Ron was staring with his mouth open. Finally he managed a weak “You’re mental.”

Harry’s smirk was very Malfoy-ish. “Oh, Lucius would never have killed me. We had way too much fun for that.”

“FUN??? You call that fun?”

“Certainly. Lucius has a great sense of humour.” Harry rolled up his sleeve. Burned on his arm, exactly at the spot where the Death-Eater’s Dark Marks had been, was the Malfoy crest.

He tried to pull the sleeve back down quickly, but Hermione’s ever sharp eyes had already spotted something else as well. She grabbed Harry’s wrist. “What’s that on the back of your hand? ‘There is nothing amusing about ferrets’. Oh, Harry, that’s your own handwriting!”
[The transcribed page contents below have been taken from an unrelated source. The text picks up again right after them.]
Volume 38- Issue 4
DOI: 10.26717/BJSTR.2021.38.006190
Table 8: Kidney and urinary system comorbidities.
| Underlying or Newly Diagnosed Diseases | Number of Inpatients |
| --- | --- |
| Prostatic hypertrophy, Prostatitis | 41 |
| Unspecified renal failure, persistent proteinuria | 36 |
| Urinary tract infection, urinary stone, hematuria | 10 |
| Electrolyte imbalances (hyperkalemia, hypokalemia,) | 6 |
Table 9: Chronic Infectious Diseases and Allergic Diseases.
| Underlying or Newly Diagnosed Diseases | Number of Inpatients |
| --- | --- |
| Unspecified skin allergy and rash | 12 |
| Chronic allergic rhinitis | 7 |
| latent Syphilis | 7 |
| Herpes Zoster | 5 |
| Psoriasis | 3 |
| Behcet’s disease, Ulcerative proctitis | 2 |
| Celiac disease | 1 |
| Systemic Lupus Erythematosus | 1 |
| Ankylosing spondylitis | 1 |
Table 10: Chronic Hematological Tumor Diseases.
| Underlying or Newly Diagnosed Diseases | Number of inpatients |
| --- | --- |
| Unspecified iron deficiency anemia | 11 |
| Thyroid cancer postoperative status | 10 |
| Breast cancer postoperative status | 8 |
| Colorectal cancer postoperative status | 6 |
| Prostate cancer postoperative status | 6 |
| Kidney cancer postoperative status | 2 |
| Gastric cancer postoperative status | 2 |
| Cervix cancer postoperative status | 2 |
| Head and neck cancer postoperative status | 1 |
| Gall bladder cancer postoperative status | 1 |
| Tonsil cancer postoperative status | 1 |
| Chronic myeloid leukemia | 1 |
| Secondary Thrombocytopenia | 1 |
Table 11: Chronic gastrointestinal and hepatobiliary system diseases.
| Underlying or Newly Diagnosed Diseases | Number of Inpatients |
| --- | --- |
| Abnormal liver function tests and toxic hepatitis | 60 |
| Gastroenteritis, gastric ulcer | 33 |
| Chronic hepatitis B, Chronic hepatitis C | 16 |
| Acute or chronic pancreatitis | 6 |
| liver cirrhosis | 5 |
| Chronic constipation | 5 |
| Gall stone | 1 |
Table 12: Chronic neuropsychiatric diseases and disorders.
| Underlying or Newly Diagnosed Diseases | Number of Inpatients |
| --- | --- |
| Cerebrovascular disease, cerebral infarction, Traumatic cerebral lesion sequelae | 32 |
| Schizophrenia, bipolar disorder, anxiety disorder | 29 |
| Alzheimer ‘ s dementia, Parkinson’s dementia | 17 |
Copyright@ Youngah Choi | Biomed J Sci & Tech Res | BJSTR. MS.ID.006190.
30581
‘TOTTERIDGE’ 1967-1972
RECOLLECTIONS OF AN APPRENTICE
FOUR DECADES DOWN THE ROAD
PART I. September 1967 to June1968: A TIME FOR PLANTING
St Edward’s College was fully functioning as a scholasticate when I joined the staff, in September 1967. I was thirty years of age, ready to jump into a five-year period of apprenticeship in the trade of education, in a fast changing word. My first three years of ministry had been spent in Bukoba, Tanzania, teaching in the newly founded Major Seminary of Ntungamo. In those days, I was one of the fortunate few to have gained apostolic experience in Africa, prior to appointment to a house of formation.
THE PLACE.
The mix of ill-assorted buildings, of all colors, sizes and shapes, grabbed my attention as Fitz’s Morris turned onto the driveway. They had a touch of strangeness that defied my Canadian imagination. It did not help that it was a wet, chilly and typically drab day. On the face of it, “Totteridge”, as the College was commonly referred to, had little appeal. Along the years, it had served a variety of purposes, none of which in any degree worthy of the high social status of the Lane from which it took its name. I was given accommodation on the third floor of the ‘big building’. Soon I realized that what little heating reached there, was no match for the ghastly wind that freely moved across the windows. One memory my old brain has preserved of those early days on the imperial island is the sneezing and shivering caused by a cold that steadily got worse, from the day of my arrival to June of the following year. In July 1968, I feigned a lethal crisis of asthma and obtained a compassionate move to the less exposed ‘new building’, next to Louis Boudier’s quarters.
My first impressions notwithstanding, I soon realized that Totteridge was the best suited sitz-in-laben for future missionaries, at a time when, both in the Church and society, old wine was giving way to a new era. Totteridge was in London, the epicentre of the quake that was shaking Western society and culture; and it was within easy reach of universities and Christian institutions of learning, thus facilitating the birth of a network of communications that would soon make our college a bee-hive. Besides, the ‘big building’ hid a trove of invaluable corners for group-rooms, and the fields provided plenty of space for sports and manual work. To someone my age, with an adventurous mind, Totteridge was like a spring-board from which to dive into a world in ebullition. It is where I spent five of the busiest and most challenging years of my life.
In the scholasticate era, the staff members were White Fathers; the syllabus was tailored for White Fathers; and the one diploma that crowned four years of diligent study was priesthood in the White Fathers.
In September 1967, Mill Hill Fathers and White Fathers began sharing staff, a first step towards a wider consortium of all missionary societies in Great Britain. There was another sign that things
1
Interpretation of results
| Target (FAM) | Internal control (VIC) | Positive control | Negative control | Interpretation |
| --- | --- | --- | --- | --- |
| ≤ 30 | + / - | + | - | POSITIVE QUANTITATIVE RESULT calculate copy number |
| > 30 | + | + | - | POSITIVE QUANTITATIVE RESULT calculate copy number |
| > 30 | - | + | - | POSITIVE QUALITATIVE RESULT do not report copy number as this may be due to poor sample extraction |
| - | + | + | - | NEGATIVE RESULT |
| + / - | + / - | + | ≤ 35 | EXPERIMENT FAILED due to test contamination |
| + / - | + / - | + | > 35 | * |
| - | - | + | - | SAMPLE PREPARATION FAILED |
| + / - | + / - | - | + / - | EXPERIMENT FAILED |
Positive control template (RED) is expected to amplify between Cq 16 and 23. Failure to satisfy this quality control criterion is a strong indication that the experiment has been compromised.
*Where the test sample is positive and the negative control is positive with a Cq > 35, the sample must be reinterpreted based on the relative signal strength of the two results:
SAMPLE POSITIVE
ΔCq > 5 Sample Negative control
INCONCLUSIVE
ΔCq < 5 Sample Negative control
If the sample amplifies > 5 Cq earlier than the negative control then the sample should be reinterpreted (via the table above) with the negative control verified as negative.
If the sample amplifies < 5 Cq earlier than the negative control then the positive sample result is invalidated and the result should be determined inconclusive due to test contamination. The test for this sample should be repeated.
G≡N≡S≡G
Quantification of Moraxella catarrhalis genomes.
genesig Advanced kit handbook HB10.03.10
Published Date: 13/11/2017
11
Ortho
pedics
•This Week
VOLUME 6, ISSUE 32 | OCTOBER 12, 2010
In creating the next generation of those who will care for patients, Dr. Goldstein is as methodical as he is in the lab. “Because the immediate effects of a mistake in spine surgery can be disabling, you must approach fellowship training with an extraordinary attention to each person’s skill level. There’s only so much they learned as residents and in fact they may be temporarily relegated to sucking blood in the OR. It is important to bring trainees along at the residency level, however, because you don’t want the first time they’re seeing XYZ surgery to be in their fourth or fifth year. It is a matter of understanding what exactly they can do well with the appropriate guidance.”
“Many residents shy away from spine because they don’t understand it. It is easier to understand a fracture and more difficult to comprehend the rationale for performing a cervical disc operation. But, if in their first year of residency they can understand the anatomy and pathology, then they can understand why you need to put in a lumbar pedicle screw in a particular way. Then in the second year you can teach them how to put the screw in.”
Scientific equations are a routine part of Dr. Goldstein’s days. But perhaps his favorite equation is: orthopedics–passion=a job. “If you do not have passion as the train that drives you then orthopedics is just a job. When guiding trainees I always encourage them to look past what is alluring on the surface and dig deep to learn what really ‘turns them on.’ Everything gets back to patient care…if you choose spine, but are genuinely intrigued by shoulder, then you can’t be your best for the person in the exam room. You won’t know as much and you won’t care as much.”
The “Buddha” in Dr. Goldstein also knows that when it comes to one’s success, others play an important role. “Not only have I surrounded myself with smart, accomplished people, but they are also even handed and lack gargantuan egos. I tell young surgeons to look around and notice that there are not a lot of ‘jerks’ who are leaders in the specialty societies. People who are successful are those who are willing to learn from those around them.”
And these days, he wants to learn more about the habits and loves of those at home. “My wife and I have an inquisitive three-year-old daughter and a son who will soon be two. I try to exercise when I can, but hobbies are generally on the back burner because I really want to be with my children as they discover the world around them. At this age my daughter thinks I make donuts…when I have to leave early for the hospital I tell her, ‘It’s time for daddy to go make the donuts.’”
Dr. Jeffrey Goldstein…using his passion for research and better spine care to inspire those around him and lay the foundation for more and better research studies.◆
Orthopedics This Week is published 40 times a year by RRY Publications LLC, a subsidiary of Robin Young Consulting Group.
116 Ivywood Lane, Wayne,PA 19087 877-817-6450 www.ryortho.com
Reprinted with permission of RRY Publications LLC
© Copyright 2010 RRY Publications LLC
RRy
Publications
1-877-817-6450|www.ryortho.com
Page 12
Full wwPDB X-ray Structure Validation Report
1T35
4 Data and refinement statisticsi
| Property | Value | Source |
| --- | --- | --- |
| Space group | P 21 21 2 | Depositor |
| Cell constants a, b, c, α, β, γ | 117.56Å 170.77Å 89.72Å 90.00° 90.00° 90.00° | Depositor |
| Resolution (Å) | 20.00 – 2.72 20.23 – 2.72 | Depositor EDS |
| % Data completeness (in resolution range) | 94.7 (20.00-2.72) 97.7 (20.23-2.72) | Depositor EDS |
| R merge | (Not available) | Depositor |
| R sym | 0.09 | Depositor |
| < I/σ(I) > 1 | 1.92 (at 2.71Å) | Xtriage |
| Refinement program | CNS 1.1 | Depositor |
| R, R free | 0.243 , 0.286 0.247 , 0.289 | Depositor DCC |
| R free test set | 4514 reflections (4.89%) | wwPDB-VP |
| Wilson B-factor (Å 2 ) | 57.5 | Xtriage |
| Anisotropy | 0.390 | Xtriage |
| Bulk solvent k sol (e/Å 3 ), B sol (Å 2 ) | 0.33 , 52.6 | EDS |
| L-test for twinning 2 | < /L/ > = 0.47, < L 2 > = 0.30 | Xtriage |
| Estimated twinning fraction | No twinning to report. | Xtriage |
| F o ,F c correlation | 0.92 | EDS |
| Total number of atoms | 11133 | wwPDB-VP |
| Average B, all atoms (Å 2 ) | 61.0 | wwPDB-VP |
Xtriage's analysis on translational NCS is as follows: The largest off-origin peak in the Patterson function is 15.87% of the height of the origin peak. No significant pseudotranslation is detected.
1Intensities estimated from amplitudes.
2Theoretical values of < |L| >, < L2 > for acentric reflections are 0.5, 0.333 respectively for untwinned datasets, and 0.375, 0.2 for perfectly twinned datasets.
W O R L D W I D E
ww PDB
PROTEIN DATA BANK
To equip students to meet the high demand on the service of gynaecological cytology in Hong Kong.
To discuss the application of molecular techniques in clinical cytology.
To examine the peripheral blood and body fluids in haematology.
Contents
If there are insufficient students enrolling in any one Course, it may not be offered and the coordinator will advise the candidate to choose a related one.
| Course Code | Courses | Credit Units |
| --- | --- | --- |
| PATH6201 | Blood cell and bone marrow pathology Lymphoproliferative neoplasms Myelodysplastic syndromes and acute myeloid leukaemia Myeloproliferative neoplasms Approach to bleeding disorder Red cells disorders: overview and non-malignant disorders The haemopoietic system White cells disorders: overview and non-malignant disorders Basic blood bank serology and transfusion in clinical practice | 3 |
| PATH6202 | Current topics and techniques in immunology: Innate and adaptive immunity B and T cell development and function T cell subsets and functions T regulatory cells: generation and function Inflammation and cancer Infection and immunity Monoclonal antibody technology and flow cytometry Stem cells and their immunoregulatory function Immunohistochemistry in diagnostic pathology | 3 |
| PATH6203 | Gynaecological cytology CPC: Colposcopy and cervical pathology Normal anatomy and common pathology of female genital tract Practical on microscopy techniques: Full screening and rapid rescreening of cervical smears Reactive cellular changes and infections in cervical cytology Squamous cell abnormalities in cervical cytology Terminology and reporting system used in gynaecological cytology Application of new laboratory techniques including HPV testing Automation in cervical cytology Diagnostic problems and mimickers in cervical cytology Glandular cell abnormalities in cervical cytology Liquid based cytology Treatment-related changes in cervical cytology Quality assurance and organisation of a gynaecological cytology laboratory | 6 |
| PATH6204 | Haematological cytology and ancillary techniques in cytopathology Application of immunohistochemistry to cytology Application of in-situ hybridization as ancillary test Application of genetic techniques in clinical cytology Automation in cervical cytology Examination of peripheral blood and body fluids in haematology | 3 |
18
“Quite. Lucius had one of Umbridge’s wonderful quills. OK, I might as well show you the other hand too.”

“’I shall leave other people’s house-elves alone’? He actually made you write that with your left hand?”

“About a million times. Of course he had to pick the longer one for that. He said that if I didn’t cut it deep enough he’d brand the words ‘Slytherins Rule’ on my fore-head. At least I can pretty much cover these.”

“Oh Harry, that’s horrible! And for the love of Merlin, stop smirking! It’s not funny!”

“I got back at him. He now has a Gryffindor lion in a place he’s not inclined to present in public. We had to summon a professional Healer after that.”

“Ron, stop laughing! There’s nothing funny about Harry nearly getting beaten to death!”

“I’m sorry, mate, but the thought of that on his…”

“No need to be sorry; I’m laughing too.”

“Boys!”

“It’s not likely I’ll ever get another sex partner, though. Not with what HE wrote on MY arse.”

“Harry, for heavens sake! He raped you and tortured you. You can’t possibly call that sex! Sex is supposed to be something beautiful between two people who love each other, not burning marks of ownership on the other’s skin.”

“Pretty much everybody else would be kinda vanilla compared to him, I guess.” Harry sighed wistfully.

“I know I’m about to regret this in a second, mate, but I HAVE to ask: what exactly did he brand on your arse?”

“That…”

“Stop it, I don’t want to hear this!” Hermione stormed out of the room in tears.

“I’ll run after her in a minute. But seriously, mate, what…?”

“Didn’t you guess already? The same thing he has on all his books and stuff: ‘Exclusive Property of Lucius Malfoy’.”

“Bit possessive, isn’t he?”

“You’re very lucky that you have no idea. At least Hermione only yells or cries a bit if she’s upset.”

“You’re not really missing him, though. Right? I mean, he’s Malfoy.”

Harry’s imitation of Lucius Malfoy’s favourite expression was so accurate it made Ron recoil a bit.